Excerpt:
Each entry was limited to a length of 100-650 words. To allow some time for drafting and proofreading, participants were allowed to upload their diary entries until the end of the month. Schoolchildren were encouraged to take part, with all 29,000 UK schools being invited to participate. On the day itself, the homepages of the 2,000 computers in the easyCafe network were all set to the History Matters website, and several celebrities and public figures also voiced their support of the initiative, including Stephen Fry, Bob Geldof and Tony Robinson.

===Public response===
By the afternoon of 17 October, the One Day in History website had received more than 5,000 submissions, at a rate of three per second, and by 1800 BST (1700 GMT) this number grew to 8,000. Within three days, 41,250 blogs were posted to the site, and by 1 November, a final total of 46,000 submissions were received. The entries were briefly displayed on the History Matters website, before being archived in both the UK Web Archive at the British Library and in the library of the University of Sussex. The National Trust described the project and its response from the public as "hugely successful".

Assignment A: Decide whether each statement agrees with the passage about One Day in History, answering yes or no and quoting the words that decide it: (i) Diary entries could be as long as 650 words. (ii) Every school in the UK was invited to take part. (iii) The final number of submissions received by 1 November was 41,250.
Assignment B: According to the passage about One Day in History, where were the entries archived?
Assignment C: Carry on the passage about One Day in History from the point where it stops.
These records come from a separate source and are unrelated to the passage about One Day in History.

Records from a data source
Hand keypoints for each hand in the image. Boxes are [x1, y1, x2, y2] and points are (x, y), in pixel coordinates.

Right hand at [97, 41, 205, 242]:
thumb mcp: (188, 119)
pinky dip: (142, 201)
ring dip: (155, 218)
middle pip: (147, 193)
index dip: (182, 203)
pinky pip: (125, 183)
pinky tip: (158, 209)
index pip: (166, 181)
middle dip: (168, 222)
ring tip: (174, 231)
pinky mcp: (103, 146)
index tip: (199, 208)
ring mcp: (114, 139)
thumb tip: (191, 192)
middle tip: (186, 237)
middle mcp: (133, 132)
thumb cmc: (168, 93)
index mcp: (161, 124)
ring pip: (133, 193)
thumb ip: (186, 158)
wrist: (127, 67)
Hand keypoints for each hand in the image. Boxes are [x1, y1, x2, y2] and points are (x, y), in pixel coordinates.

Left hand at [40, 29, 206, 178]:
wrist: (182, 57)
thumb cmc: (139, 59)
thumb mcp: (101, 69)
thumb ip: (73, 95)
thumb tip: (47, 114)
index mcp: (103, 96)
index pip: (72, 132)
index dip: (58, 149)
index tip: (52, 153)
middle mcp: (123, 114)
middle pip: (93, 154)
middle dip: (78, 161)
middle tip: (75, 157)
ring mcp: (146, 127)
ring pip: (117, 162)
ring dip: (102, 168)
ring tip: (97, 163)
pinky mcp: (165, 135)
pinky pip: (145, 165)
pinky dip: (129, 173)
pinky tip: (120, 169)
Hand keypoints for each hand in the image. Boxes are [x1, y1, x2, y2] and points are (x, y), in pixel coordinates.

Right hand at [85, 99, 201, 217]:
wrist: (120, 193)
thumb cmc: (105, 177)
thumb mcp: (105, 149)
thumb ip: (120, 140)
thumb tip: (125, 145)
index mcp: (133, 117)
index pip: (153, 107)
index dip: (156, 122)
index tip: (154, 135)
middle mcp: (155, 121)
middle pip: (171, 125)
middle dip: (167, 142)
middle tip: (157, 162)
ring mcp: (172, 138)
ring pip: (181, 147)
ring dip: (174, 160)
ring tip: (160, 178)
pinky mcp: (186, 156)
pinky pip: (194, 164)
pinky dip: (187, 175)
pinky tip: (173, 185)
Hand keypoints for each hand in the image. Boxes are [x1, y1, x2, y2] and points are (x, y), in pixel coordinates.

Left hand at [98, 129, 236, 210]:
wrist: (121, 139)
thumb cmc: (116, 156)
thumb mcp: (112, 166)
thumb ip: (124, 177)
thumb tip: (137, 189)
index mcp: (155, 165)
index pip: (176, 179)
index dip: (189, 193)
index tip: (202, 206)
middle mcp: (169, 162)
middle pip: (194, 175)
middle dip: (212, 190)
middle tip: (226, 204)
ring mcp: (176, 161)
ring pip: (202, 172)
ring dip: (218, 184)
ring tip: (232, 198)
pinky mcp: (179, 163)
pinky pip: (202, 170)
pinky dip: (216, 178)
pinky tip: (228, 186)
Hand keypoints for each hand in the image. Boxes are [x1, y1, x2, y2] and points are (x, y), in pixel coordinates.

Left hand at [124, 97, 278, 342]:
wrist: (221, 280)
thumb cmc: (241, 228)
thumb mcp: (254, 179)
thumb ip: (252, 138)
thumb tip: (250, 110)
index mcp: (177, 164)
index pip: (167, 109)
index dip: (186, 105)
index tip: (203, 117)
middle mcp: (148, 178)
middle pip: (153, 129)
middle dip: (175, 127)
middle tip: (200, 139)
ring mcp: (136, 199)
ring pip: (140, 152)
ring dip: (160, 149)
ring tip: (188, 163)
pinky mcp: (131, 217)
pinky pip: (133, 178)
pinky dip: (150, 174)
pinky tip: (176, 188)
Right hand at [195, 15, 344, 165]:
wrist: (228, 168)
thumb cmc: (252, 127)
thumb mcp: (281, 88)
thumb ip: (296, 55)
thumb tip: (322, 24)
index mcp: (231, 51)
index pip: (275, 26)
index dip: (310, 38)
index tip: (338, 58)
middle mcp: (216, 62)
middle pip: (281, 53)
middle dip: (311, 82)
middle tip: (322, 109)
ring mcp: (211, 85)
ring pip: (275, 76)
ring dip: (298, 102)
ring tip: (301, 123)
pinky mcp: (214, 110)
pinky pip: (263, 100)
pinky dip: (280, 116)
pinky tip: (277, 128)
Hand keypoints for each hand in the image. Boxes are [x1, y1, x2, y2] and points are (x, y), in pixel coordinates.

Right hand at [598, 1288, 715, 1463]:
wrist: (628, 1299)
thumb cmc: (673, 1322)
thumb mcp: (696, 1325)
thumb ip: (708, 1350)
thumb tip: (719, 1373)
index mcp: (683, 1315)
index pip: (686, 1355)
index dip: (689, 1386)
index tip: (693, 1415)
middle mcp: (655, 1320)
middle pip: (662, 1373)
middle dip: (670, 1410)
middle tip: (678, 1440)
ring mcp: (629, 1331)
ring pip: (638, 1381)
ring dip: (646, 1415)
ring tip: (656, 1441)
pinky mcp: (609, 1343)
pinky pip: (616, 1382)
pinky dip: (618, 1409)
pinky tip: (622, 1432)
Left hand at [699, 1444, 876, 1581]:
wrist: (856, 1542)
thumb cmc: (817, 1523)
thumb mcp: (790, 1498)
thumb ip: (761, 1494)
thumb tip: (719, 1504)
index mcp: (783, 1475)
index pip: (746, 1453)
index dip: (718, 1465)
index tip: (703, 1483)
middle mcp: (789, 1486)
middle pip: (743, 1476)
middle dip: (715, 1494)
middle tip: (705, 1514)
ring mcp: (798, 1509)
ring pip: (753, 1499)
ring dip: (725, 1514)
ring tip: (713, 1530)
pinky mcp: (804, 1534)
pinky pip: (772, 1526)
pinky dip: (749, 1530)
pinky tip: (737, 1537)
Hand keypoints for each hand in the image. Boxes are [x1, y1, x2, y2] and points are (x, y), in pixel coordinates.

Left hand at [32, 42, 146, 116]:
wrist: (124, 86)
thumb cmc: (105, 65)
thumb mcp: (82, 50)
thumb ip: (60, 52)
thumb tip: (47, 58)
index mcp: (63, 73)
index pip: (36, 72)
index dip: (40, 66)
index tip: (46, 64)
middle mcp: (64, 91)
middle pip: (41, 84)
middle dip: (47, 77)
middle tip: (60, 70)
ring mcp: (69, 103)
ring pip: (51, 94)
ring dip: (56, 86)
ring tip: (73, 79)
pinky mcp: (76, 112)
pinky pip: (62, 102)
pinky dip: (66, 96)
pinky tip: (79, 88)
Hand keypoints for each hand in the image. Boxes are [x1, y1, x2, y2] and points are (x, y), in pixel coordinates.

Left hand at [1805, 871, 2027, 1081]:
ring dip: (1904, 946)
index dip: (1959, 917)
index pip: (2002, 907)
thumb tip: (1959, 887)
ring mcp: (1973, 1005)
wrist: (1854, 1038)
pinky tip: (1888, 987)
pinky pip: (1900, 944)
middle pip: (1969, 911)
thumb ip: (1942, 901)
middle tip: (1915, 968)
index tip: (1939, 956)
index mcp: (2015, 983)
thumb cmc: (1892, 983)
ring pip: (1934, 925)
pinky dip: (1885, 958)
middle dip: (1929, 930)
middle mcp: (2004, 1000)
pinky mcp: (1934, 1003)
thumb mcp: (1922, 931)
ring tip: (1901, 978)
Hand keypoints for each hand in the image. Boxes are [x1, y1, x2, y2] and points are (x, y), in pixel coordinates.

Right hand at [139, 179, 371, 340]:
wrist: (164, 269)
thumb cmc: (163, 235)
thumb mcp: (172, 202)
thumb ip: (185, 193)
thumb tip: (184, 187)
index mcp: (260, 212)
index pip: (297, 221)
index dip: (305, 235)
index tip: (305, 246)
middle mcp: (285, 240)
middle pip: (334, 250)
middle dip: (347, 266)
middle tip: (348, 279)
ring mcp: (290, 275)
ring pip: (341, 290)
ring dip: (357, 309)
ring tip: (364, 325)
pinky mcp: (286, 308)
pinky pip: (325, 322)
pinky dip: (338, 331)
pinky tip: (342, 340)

Answer section A:
(i) Yes: "Each entry was limited to a length of 100-650 words."
(ii) Yes: "with all 29,000 UK schools being invited to participate"
(iii) No: "by 1 November, a final total of 46,000 submissions were received"

Answer section B: In the UK Web Archive at the British Library and in the library of the University of Sussex.

Answer section C:
===Media response===
David Cannadine of the Institute of Historical Research spoke positively of One Day in History, remarking: "The wonderful thing about these records is we don't yet know what it is about them that will be interesting in the future." In promotion of the project, Fiona Reynolds, the Director-General of the National Trust, stated: "We want this day to have its own place in history and be a snapshot of everyday life at the beginning of the 21st century." Journalist John Plunkett expressed scepticism of this aim, writing in The Guardian that, despite the intentions of the campaign, it was only going to be "a historical record of people with computers". He was also critical of History Matters in general, saying that he had "no idea how history [was] going to impact on [him]". Dave Hill, also writing for The Guardian, described the campaign as a "brilliant idea". Following the publication of the diary entries, Robert Booth, a journalist for The Sunday Times, remarked that the "monotony of most of [the British public's] lives was all too painfully obvious."